Ahora era ya casi el alba; pero aún se apretujaba un tropel de miserables borrachos por dentro y por fuera de la fastuosa puerta. Casi con un grito de alegría se abrió paso el viejo entre ellos, readquirió enseguida su primitivo porte, y se puso a pasear arriba y abajo, sin objeto apreciable. No llevaba mucho tiempo dedicado a esta tarea, cuando un fuerte empujón hacia las puertas reveló que el dueño iba a cerrarlas por la hora. Lo que observé entonces en la cara del ser singular a quien espiaba yo tan tenazmente fue algo más intenso que la desesperación. Sin embargo, no vaciló en su carrera; pero con una energía loca, volvió sobre sus pasos de pronto hacia el corazón del poderoso Londres. Huyó largo rato con suma rapidez mientras yo le seguía con aturdido asombro, resuelto a no abandonar una investigación por la que sentía un interés de todo punto absorbente. Salió el sol mientras seguíamos marchando, y cuando hubimos llegado otra vez al más atestado centro comercial de la populosa ciudad, la calle del café D., presentaba esta un aspecto de bullicio y de actividad humana casi igual al que había yo presenciado en la noche anterior. Y allí, entre la confusión que aumentaba por momentos, persistí en mi persecución del desconocido. Pero, como de costumbre, él andaba de un lado para otro, y durante todo el día no salió del torbellino de aquella calle. Y cuando las sombras de la segunda noche iban llegando, me sentí mortalmente cansado, y deteniéndome bien de frente al errabundo, le miré con decisión a la cara. No reparó en mí, y reanudó su solemne paseo, en tanto que yo, dejando de seguirle, permanecí absorto en aquella contemplación.

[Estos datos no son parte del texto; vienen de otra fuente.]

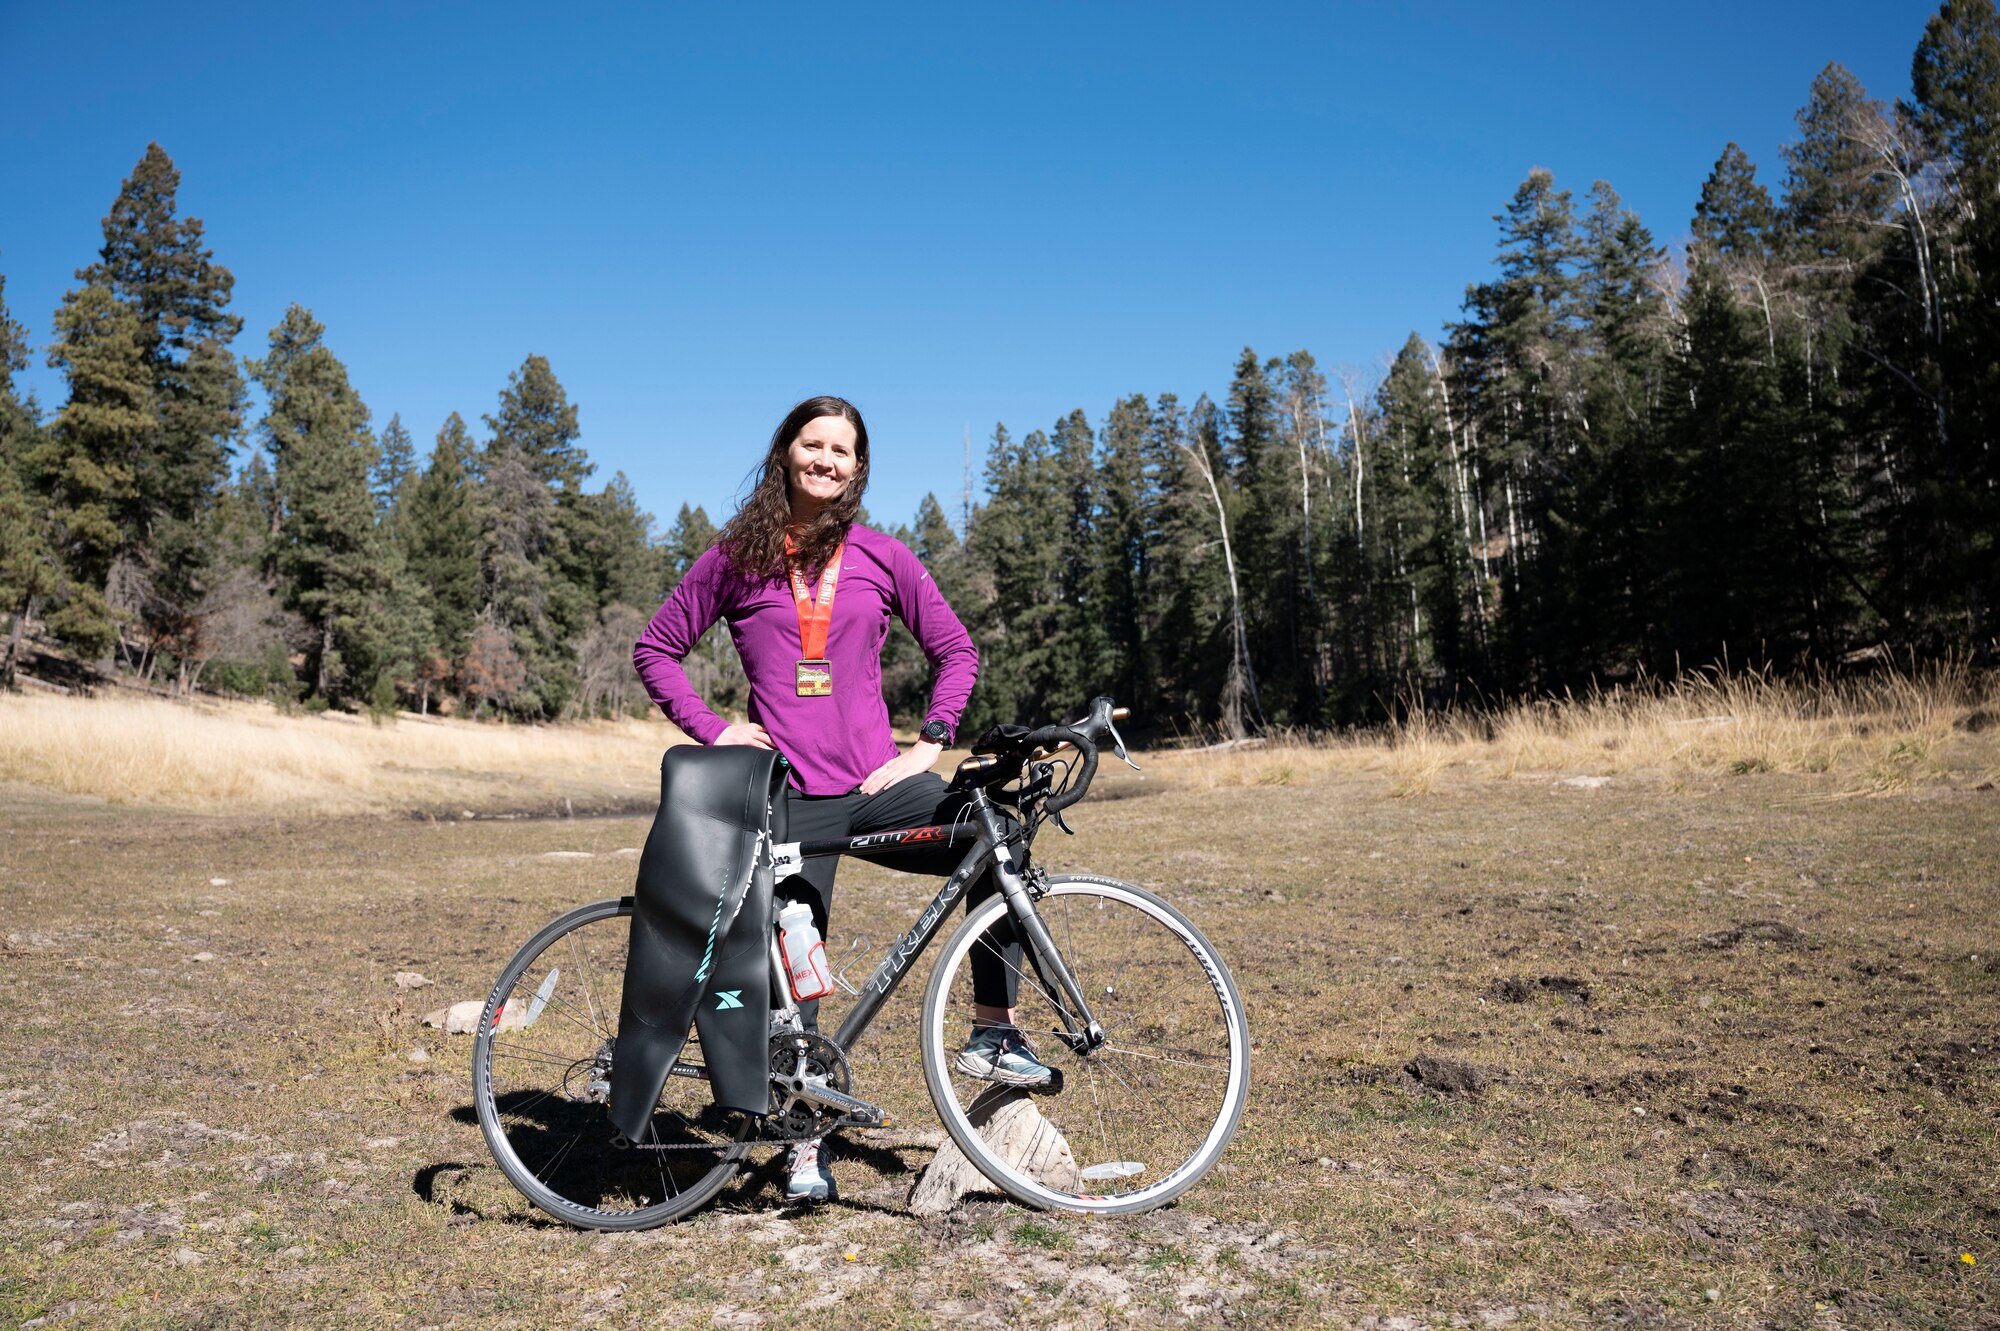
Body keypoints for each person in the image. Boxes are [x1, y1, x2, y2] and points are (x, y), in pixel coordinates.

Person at [632, 395, 1054, 1205]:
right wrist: (715, 728)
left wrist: (927, 744)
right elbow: (656, 648)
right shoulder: (735, 558)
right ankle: (802, 1140)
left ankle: (993, 1032)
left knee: (996, 841)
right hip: (786, 794)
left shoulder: (883, 556)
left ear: (858, 467)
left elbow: (956, 649)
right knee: (800, 967)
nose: (827, 459)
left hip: (878, 786)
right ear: (786, 452)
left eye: (843, 450)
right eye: (813, 443)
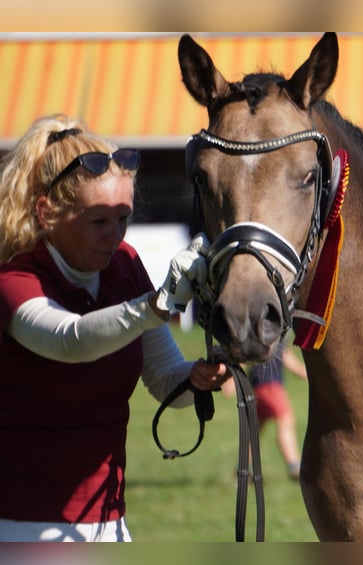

—Este viejo —dije por fin— es el tipo y el genio del crimen profundo. Se niega a estar solo. Es el hombre de la multitud. Sería inútil seguirle, pues no lograría saber más de él ni de sus actos. El peor corazón del mundo es un libro más repelente que el Hortulus Animae y quizá una de las grandes mercedes de Dios sea que er lasst sich nicht lesen: que no se deja leer.